Source records
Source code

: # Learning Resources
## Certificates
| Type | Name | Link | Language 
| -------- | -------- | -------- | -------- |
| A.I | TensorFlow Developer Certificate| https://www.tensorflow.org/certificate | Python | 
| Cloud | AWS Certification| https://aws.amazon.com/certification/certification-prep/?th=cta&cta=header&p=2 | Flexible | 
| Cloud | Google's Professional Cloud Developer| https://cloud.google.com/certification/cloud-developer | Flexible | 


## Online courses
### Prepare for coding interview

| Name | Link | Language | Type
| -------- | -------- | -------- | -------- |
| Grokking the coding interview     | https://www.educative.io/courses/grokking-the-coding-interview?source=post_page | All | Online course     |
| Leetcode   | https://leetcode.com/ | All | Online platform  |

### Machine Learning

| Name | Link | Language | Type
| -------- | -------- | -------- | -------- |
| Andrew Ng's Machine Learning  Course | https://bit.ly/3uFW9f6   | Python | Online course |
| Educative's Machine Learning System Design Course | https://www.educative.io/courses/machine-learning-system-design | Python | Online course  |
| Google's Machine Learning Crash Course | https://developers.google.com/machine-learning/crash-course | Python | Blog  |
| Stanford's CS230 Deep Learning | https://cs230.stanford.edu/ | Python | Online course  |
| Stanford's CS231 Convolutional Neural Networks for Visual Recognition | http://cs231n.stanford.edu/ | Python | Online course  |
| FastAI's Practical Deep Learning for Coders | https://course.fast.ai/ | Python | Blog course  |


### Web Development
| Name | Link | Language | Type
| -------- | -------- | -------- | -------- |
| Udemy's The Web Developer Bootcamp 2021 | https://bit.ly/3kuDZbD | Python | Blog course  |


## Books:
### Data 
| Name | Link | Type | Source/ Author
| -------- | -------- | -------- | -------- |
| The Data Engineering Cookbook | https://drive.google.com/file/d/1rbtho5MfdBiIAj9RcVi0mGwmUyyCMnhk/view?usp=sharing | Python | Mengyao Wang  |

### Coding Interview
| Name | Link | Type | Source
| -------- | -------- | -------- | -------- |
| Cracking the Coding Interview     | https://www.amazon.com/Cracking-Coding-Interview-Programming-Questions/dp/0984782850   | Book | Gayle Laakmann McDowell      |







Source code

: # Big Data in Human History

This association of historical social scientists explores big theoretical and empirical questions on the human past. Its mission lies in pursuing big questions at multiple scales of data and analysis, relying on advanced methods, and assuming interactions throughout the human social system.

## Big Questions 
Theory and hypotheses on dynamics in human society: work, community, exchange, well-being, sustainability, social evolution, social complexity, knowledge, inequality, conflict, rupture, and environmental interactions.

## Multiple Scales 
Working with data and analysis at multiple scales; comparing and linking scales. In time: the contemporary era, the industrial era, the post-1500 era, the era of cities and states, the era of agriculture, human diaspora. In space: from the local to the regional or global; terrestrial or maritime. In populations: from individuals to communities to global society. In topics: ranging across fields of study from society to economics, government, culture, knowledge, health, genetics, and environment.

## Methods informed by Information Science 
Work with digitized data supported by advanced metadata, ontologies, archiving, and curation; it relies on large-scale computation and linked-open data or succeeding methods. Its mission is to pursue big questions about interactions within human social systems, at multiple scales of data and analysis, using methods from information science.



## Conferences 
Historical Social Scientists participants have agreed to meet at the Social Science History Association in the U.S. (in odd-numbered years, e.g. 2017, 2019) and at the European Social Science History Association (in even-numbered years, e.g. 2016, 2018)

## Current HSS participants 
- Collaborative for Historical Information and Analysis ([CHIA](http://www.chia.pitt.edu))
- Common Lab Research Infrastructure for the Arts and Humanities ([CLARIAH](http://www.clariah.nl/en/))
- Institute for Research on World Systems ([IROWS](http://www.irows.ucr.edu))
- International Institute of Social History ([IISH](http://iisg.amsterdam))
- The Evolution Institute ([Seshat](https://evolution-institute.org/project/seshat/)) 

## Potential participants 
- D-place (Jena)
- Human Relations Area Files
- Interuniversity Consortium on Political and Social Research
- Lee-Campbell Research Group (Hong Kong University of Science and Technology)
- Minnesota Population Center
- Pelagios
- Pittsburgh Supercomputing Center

### Task directions
Rewrite the part of the records that opens with the line containing "## Potential participants" and continues through the end of the records, changing "Research" to "Studies" and leaving everything else the same.

### Completed exercise
## Potential participants 
- D-place (Jena)
- Human Relations Area Files
- Interuniversity Consortium on Political and Social Studies
- Lee-Campbell Studies Group (Hong Kong University of Science and Technology)
- Minnesota Population Center
- Pelagios
- Pittsburgh Supercomputing Center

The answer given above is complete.